**PROMPT**
In the data, extract each line that holds the string "PgtN".

[Hardware project source files]
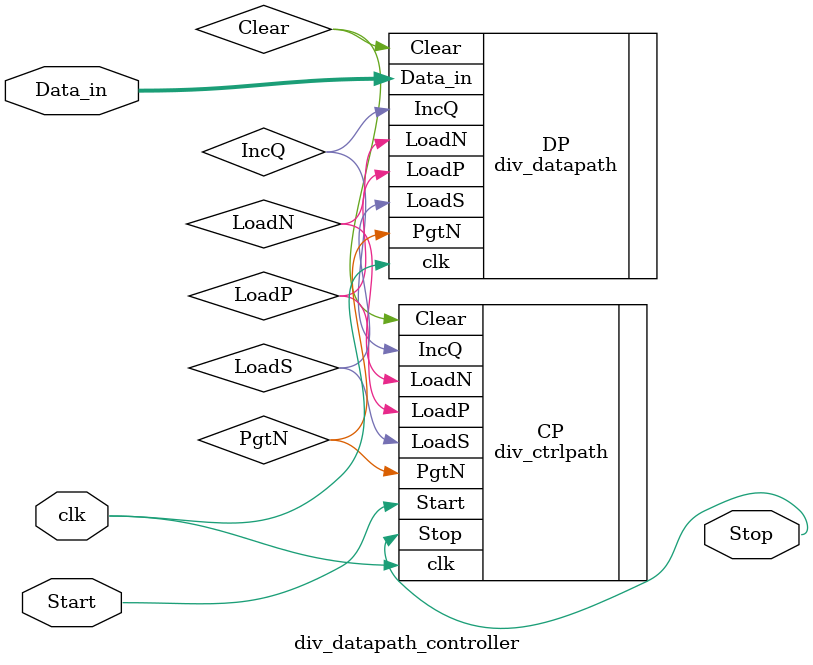
<source format=v>
module div_datapath_controller(
  input [15:0] Data_in,
  input clk,
  input Start,
  output Stop
);
  
  wire PgtN, LoadN, LoadS, LoadP, Clear, IncQ;
  
  div_datapath DP (.PgtN(PgtN), 
                   .LoadN(LoadN),
                   .LoadS(LoadS),
                   .LoadP(LoadP),
                   .Clear(Clear),
                   .IncQ(IncQ),
                   .Data_in(Data_in),
                   .clk(clk)
                  );
  
  div_ctrlpath CP (.PgtN(PgtN), 
                   .LoadN(LoadN),
                   .LoadS(LoadS),
                   .LoadP(LoadP),
                   .Clear(Clear),
                   .IncQ(IncQ),
                   .Start(Start),
                   .Stop(Stop),
                   .clk(clk)
                  );
  
endmodule
</source>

**RESPONSE BOX**
  wire PgtN, LoadN, LoadS, LoadP, Clear, IncQ;
  div_datapath DP (.PgtN(PgtN), 
  div_ctrlpath CP (.PgtN(PgtN), 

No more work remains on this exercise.